In the United States, the National Alliance to End Homelessness identified additional factors, such as traumatic brain injury, sexual trauma while serving in the military (especially for women veterans), lack of transferable employment skills, lack of strong social support networks, shortage of affordable housing options, and low living wage jobs. These factors combined with PTSD or another mental illness and/or addiction puts veterans at greater risk of homelessness than the general population.

What is the Federal Government doing?

The Government of Canada’s Homelessness Partnering Strategy (HPS) is providing over $700 million over 5 years (2014-2019) to prevent and reduce homelessness in Canada. One of HPS’ directives for this period is veteran homelessness, and HPS and Veterans Affairs Canada (VAC) are working together to coordinate the regional and community-level services delivered by both departments. In addition, HPS is working with emergency shelters and crisis service providers to help identity homeless veterans and those at imminent risk in order to connect them with veteran-specific services.

VAC is planning to open staffed offices in Charlottetown, Sydney, Corner Brook, Windsor, Thunder Bay, Saskatoon, Brandon, Prince George, Surrey and Kelowna by spring 2017. At these locations, veterans will be able to access information on supportive services, which include:

  • Emergency funds
  • Health care and mental health 
  • Financial support
  • Employment
  • Vocational training and support
  • Peer support
  • Case management

VAC is in the process of drafting a strategy to address rental subsidies for homeless veterans, to be made public later this year. The document doesn’t address prevention but aims to reduce numbers to ensure that “homelessness is rare, brief, and non-recurring, and no veteran is forced to live on the street.”

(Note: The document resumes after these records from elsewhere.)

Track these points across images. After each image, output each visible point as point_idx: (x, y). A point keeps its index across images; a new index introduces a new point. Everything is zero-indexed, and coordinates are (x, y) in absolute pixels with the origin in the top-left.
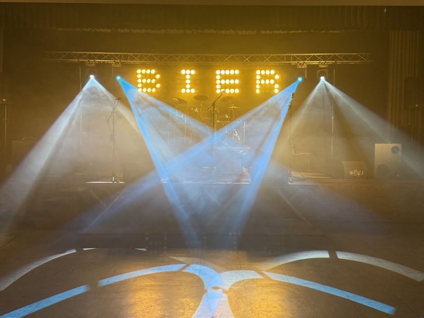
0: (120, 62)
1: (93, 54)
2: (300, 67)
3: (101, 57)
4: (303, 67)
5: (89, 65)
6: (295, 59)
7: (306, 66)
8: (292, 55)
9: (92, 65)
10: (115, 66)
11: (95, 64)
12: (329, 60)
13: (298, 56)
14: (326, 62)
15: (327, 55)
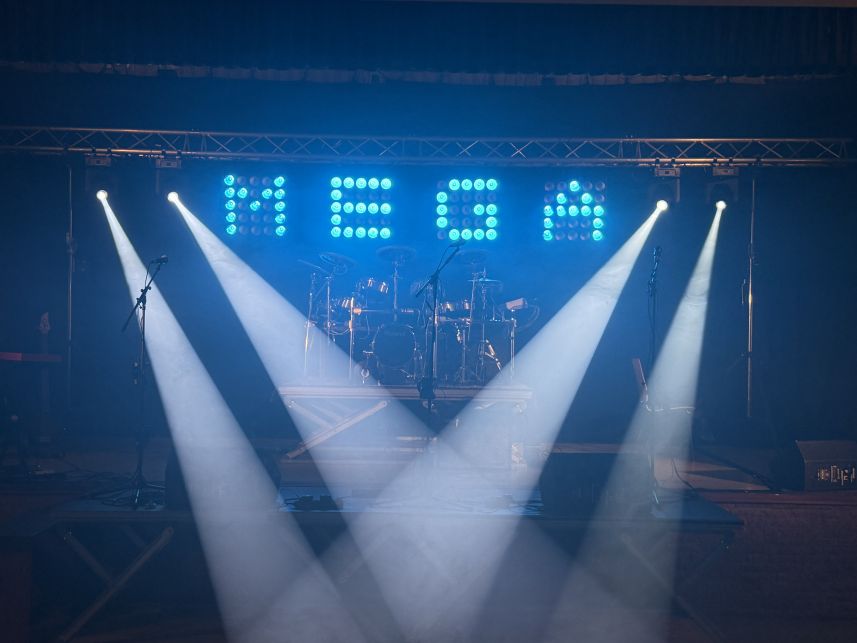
0: (179, 154)
1: (107, 133)
2: (662, 173)
3: (127, 141)
4: (672, 174)
5: (94, 162)
6: (647, 151)
7: (678, 170)
8: (639, 140)
9: (103, 163)
10: (164, 166)
11: (110, 160)
12: (738, 157)
13: (657, 145)
14: (731, 161)
15: (734, 143)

In addition to these efforts, The State of Homelessness in Canada 2016 calls for a Housing First strategy to reduce emergency shelter use among veterans, and urges the federal government to provide:

  1. Housing First funding for veterans who are at risk of or who are experiencing homelessness;
  2. New affordable housing units specifically designed to support veterans and their needs;
  3. And expand eligibility of veteran benefits beyond those who can demonstrate a direct link between military service and their injury or illness including greater flexibility for local offices to distribute emergency funds.

Lastly, on November 22nd, the Government of Canada is releasing the results of the Let’s Talk Housing consultations held over the summer. Being part of the development of Canada’s first National Housing Strategy is a critical step to ensure that it addresses the housing needs of veterans.

With new policy commitments to address homelessness on the horizon, service providers, advocacy groups and all Canadians have an opportunity to demand from the federal government that no veteran ever experiences homelessness.


  • VETS Canada (Veterans Emergency Transition Services) is a non-profit organization recognized for their services provided across Canada for veterans at-risk or experiencing homelessness.
  • Veterans Affairs Canada (VAC) website has links to several community resources and government assistance programs for homeless veterans including information on their offices across Canada.
  • Wounded Warriors Canada supports veterans with health services including counseling, rehabilitation, skills-building programs and networking opportunities.

  • The Canadian Legacy Project is currently working with organizations to develop a unique housing program for veterans in Calgary and provide support services to those in the area.

  • The Royal Canadian Legion has over 1,400 branches across Canada serving veterans and their families with a number of services including housing assistance, mental health, assistance with VAC and financial supports.